== Exercise aim ==
Nothing in the records should change; write them all out exactly.

== Data provided ==
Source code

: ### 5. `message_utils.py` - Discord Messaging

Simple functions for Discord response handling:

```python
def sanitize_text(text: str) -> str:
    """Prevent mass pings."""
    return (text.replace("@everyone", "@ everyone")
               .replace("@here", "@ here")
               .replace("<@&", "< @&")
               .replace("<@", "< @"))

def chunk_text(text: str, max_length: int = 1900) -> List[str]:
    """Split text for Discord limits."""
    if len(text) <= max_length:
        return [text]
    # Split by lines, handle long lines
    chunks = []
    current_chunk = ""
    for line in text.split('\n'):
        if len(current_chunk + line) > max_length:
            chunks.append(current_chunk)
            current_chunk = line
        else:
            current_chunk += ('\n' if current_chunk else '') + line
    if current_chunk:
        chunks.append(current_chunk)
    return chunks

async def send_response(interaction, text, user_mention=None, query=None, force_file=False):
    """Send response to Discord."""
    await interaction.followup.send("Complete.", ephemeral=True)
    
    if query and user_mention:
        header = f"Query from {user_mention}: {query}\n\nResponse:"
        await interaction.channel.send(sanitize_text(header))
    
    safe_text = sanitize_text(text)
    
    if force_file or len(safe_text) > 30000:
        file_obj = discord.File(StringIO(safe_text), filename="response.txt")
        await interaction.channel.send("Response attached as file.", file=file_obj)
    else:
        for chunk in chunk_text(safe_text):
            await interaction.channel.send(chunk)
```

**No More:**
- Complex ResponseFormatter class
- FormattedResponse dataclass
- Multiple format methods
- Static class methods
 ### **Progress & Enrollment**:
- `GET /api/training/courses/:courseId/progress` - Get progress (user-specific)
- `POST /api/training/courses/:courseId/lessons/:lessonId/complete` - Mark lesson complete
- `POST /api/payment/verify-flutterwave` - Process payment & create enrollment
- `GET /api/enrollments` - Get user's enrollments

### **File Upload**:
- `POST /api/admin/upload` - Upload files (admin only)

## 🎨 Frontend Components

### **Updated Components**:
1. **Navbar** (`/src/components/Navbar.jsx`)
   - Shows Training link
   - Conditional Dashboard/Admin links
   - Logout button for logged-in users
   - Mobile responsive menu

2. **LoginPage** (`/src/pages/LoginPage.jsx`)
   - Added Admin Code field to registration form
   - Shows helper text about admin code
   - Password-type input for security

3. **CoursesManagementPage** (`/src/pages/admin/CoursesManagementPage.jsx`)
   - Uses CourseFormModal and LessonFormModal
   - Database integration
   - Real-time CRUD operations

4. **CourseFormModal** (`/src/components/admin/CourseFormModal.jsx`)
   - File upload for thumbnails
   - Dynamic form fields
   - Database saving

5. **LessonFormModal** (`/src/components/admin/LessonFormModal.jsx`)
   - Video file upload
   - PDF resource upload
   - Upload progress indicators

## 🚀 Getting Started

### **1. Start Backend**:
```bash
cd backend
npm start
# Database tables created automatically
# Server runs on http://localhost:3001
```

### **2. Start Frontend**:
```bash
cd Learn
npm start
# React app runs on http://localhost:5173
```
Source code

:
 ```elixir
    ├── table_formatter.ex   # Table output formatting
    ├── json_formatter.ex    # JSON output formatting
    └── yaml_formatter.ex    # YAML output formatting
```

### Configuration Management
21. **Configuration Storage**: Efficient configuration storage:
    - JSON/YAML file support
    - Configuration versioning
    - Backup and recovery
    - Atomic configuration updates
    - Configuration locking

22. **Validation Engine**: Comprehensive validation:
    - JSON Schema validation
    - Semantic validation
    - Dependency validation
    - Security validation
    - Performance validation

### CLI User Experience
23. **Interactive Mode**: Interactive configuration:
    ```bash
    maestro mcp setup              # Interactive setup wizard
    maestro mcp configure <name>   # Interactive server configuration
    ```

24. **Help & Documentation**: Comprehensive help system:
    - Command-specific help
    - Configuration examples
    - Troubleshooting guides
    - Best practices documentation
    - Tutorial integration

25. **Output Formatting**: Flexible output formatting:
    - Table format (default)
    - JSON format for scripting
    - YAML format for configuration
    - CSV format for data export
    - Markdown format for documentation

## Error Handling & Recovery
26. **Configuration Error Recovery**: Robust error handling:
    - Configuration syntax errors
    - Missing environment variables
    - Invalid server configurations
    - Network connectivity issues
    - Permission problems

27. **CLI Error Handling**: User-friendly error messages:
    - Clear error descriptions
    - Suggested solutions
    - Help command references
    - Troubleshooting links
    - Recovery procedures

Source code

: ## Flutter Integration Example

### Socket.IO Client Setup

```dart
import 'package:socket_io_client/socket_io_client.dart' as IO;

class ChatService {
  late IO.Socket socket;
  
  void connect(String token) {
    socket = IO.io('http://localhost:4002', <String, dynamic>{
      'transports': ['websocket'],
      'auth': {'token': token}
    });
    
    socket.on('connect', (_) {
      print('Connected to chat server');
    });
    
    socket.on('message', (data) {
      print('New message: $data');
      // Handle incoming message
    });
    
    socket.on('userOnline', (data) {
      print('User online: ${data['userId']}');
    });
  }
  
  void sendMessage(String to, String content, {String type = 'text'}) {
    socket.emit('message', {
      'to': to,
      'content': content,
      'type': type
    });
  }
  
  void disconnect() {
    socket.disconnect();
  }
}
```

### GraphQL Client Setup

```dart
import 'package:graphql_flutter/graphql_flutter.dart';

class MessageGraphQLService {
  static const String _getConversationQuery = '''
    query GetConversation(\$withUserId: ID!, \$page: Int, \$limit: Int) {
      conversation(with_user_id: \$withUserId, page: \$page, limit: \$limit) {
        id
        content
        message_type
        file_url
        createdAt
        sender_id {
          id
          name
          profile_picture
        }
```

== Your solution ==
Source code

: ### 5. `message_utils.py` - Discord Messaging

Simple functions for Discord response handling:

```python
def sanitize_text(text: str) -> str:
    """Prevent mass pings."""
    return (text.replace("@everyone", "@ everyone")
               .replace("@here", "@ here")
               .replace("<@&", "< @&")
               .replace("<@", "< @"))

def chunk_text(text: str, max_length: int = 1900) -> List[str]:
    """Split text for Discord limits."""
    if len(text) <= max_length:
        return [text]
    # Split by lines, handle long lines
    chunks = []
    current_chunk = ""
    for line in text.split('\n'):
        if len(current_chunk + line) > max_length:
            chunks.append(current_chunk)
            current_chunk = line
        else:
            current_chunk += ('\n' if current_chunk else '') + line
    if current_chunk:
        chunks.append(current_chunk)
    return chunks

async def send_response(interaction, text, user_mention=None, query=None, force_file=False):
    """Send response to Discord."""
    await interaction.followup.send("Complete.", ephemeral=True)
    
    if query and user_mention:
        header = f"Query from {user_mention}: {query}\n\nResponse:"
        await interaction.channel.send(sanitize_text(header))
    
    safe_text = sanitize_text(text)
    
    if force_file or len(safe_text) > 30000:
        file_obj = discord.File(StringIO(safe_text), filename="response.txt")
        await interaction.channel.send("Response attached as file.", file=file_obj)
    else:
        for chunk in chunk_text(safe_text):
            await interaction.channel.send(chunk)
```

**No More:**
- Complex ResponseFormatter class
- FormattedResponse dataclass
- Multiple format methods
- Static class methods
 ### **Progress & Enrollment**:
- `GET /api/training/courses/:courseId/progress` - Get progress (user-specific)
- `POST /api/training/courses/:courseId/lessons/:lessonId/complete` - Mark lesson complete
- `POST /api/payment/verify-flutterwave` - Process payment & create enrollment
- `GET /api/enrollments` - Get user's enrollments

### **File Upload**:
- `POST /api/admin/upload` - Upload files (admin only)

## 🎨 Frontend Components

### **Updated Components**:
1. **Navbar** (`/src/components/Navbar.jsx`)
   - Shows Training link
   - Conditional Dashboard/Admin links
   - Logout button for logged-in users
   - Mobile responsive menu

2. **LoginPage** (`/src/pages/LoginPage.jsx`)
   - Added Admin Code field to registration form
   - Shows helper text about admin code
   - Password-type input for security

3. **CoursesManagementPage** (`/src/pages/admin/CoursesManagementPage.jsx`)
   - Uses CourseFormModal and LessonFormModal
   - Database integration
   - Real-time CRUD operations

4. **CourseFormModal** (`/src/components/admin/CourseFormModal.jsx`)
   - File upload for thumbnails
   - Dynamic form fields
   - Database saving

5. **LessonFormModal** (`/src/components/admin/LessonFormModal.jsx`)
   - Video file upload
   - PDF resource upload
   - Upload progress indicators

## 🚀 Getting Started

### **1. Start Backend**:
```bash
cd backend
npm start
# Database tables created automatically
# Server runs on http://localhost:3001
```

### **2. Start Frontend**:
```bash
cd Learn
npm start
# React app runs on http://localhost:5173
```
Source code

:
 ```elixir
    ├── table_formatter.ex   # Table output formatting
    ├── json_formatter.ex    # JSON output formatting
    └── yaml_formatter.ex    # YAML output formatting
```

### Configuration Management
21. **Configuration Storage**: Efficient configuration storage:
    - JSON/YAML file support
    - Configuration versioning
    - Backup and recovery
    - Atomic configuration updates
    - Configuration locking

22. **Validation Engine**: Comprehensive validation:
    - JSON Schema validation
    - Semantic validation
    - Dependency validation
    - Security validation
    - Performance validation

### CLI User Experience
23. **Interactive Mode**: Interactive configuration:
    ```bash
    maestro mcp setup              # Interactive setup wizard
    maestro mcp configure <name>   # Interactive server configuration
    ```

24. **Help & Documentation**: Comprehensive help system:
    - Command-specific help
    - Configuration examples
    - Troubleshooting guides
    - Best practices documentation
    - Tutorial integration

25. **Output Formatting**: Flexible output formatting:
    - Table format (default)
    - JSON format for scripting
    - YAML format for configuration
    - CSV format for data export
    - Markdown format for documentation

## Error Handling & Recovery
26. **Configuration Error Recovery**: Robust error handling:
    - Configuration syntax errors
    - Missing environment variables
    - Invalid server configurations
    - Network connectivity issues
    - Permission problems

27. **CLI Error Handling**: User-friendly error messages:
    - Clear error descriptions
    - Suggested solutions
    - Help command references
    - Troubleshooting links
    - Recovery procedures

Source code

: ## Flutter Integration Example

### Socket.IO Client Setup

```dart
import 'package:socket_io_client/socket_io_client.dart' as IO;

class ChatService {
  late IO.Socket socket;
  
  void connect(String token) {
    socket = IO.io('http://localhost:4002', <String, dynamic>{
      'transports': ['websocket'],
      'auth': {'token': token}
    });
    
    socket.on('connect', (_) {
      print('Connected to chat server');
    });
    
    socket.on('message', (data) {
      print('New message: $data');
      // Handle incoming message
    });
    
    socket.on('userOnline', (data) {
      print('User online: ${data['userId']}');
    });
  }
  
  void sendMessage(String to, String content, {String type = 'text'}) {
    socket.emit('message', {
      'to': to,
      'content': content,
      'type': type
    });
  }
  
  void disconnect() {
    socket.disconnect();
  }
}
```

### GraphQL Client Setup

```dart
import 'package:graphql_flutter/graphql_flutter.dart';

class MessageGraphQLService {
  static const String _getConversationQuery = '''
    query GetConversation(\$withUserId: ID!, \$page: Int, \$limit: Int) {
      conversation(with_user_id: \$withUserId, page: \$page, limit: \$limit) {
        id
        content
        message_type
        file_url
        createdAt
        sender_id {
          id
          name
          profile_picture
        }
```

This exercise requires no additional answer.